◆ **INFORMATION PROVIDED**
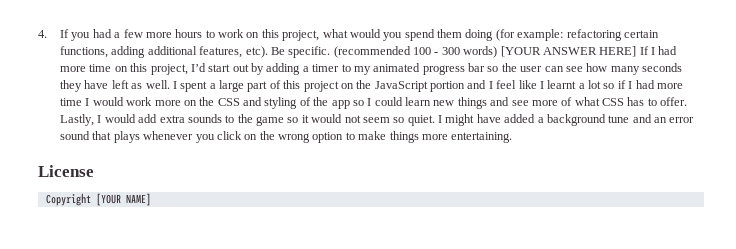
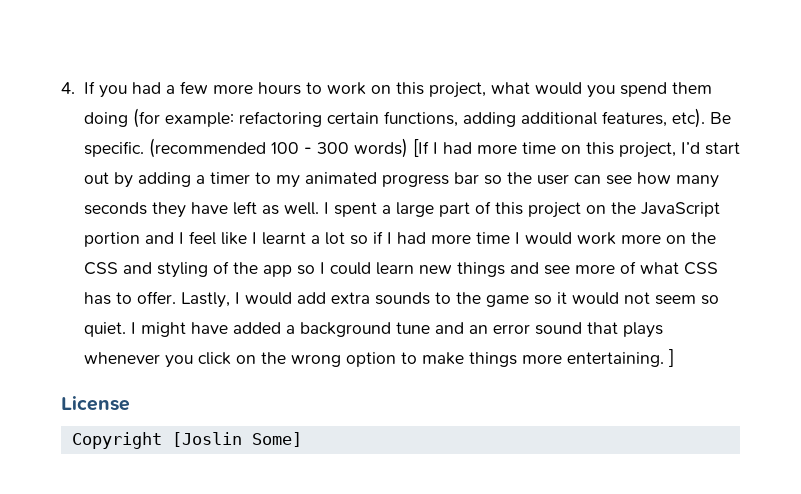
[500,46,649,57] [YOUR ANSWER HERE] If -> [412,139,429,157] [If
(513, 137) none -> [668,349,674,367] ]
[95,193,151,206] [YOUR NAME] -> [171,432,302,447] [Joslin Some]

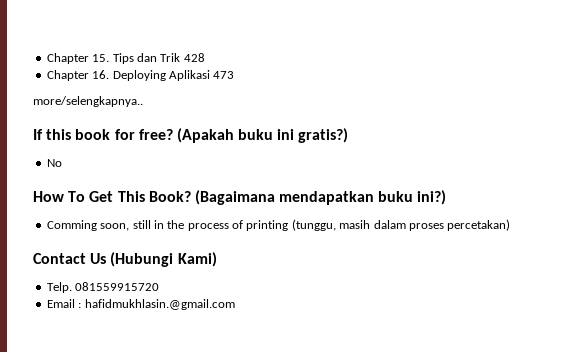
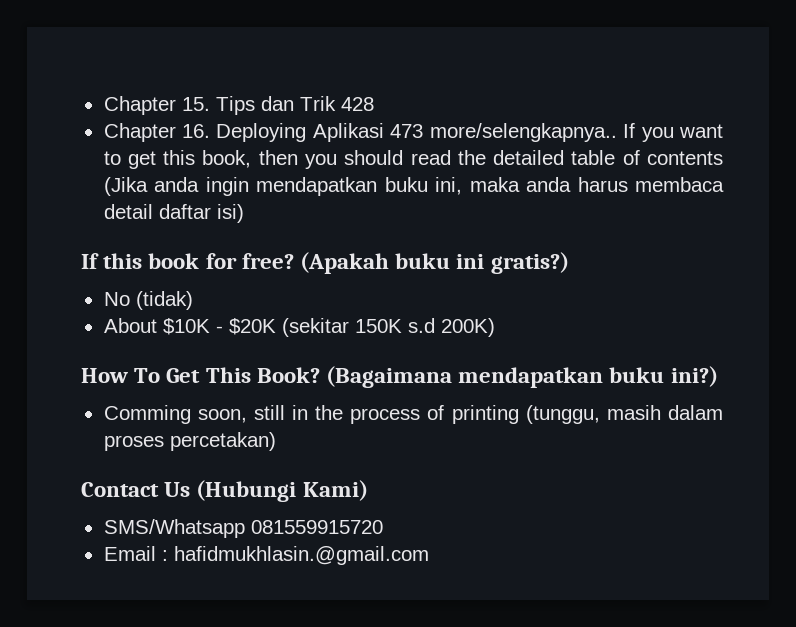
(235, 75) // -> (424, 131) none
(143, 101) none -> [623,123,723,142] [103,150,724,169] [103,177,725,196] [103,204,244,223] If you want to get this book, then you should read the detailed table of contents (Jika anda ingin mendapatkan buku ini, maka anda harus membaca detail daftar isi)
(62, 163) none -> [135,291,193,310] [103,318,495,337] (tidak) // About $10K - $20K (sekitar 150K s.d 200K)
[46,282,72,293] Telp. -> [103,519,245,538] SMS/Whatsapp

◆ **ASSIGNMENT**
Repeat the entries exactly, pictures left out.

◆ **ANSWER TO THE PROBLEM**
[500,46,649,57] [YOUR ANSWER HERE] If -> [412,139,429,157] [If
(513, 137) none -> [668,349,674,367] ]
[95,193,151,206] [YOUR NAME] -> [171,432,302,447] [Joslin Some]

(235, 75) // -> (424, 131) none
(143, 101) none -> [623,123,723,142] [103,150,724,169] [103,177,725,196] [103,204,244,223] If you want to get this book, then you should read the detailed table of contents (Jika anda ingin mendapatkan buku ini, maka anda harus membaca detail daftar isi)
(62, 163) none -> [135,291,193,310] [103,318,495,337] (tidak) // About $10K - $20K (sekitar 150K s.d 200K)
[46,282,72,293] Telp. -> [103,519,245,538] SMS/Whatsapp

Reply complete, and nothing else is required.